WHAT TO PRODUCE
Copy out the lines from the very first one through the line containing "Reading left to", keeping each character as it appears.

THE DATA
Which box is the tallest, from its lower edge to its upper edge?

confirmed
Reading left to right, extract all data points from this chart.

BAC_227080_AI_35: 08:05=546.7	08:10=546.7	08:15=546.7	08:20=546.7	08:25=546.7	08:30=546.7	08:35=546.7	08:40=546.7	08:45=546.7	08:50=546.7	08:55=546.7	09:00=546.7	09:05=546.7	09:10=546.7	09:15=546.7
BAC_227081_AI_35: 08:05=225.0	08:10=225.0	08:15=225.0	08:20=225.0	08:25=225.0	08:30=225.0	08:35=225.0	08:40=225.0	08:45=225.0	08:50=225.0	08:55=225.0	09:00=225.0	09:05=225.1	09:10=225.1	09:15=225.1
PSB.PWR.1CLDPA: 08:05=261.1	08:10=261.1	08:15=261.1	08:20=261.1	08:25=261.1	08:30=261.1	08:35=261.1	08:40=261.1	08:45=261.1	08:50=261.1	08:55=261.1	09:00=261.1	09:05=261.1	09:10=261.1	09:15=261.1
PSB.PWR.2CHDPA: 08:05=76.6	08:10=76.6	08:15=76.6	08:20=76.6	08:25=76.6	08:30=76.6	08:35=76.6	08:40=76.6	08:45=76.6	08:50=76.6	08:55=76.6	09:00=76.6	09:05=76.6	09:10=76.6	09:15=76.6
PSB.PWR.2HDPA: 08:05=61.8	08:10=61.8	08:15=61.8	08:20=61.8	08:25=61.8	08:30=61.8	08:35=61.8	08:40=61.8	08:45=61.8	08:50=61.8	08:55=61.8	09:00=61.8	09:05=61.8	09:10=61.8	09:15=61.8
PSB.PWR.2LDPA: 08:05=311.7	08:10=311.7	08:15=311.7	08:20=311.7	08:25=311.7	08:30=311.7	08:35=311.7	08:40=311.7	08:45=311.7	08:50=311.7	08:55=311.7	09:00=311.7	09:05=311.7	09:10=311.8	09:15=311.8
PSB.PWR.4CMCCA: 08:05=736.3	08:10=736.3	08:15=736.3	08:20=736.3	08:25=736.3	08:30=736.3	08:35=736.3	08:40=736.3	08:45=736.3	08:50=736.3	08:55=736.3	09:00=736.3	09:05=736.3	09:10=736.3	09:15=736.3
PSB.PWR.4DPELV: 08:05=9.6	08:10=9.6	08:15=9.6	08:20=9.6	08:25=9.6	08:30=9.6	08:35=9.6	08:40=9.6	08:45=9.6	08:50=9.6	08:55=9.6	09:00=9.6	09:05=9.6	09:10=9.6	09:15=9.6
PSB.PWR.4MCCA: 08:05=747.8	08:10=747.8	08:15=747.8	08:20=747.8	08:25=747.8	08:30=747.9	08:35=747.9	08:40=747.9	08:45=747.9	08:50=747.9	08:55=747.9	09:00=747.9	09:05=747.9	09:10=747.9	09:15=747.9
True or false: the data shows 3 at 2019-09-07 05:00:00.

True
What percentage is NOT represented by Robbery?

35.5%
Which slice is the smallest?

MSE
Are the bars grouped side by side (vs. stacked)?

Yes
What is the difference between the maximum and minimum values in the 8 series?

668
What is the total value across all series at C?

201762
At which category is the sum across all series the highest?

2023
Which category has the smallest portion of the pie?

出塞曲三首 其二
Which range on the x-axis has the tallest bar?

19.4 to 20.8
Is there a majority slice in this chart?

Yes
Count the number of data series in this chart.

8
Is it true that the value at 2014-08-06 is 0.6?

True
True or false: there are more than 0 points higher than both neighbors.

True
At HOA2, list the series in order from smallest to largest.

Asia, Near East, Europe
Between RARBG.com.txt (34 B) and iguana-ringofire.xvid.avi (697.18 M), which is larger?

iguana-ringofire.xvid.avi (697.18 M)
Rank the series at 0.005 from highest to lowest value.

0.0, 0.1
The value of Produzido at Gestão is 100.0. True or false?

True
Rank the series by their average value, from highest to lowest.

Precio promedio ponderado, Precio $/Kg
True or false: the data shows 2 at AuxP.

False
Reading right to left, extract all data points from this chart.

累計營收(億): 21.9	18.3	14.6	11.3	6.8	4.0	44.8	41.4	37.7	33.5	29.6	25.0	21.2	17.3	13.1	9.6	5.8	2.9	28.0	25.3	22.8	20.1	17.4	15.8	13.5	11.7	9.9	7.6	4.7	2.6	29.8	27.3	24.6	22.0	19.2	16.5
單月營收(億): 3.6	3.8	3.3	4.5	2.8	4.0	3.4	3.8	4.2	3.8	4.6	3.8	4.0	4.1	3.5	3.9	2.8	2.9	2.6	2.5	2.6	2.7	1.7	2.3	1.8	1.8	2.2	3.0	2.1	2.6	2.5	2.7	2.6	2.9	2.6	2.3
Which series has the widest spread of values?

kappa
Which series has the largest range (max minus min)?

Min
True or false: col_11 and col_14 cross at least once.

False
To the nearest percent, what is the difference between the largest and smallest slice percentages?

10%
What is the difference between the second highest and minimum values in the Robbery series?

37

RESULT BELOW
Which box is the tallest, from its lower edge to its upper edge?

confirmed
Reading left to right, extract all data points from this chart.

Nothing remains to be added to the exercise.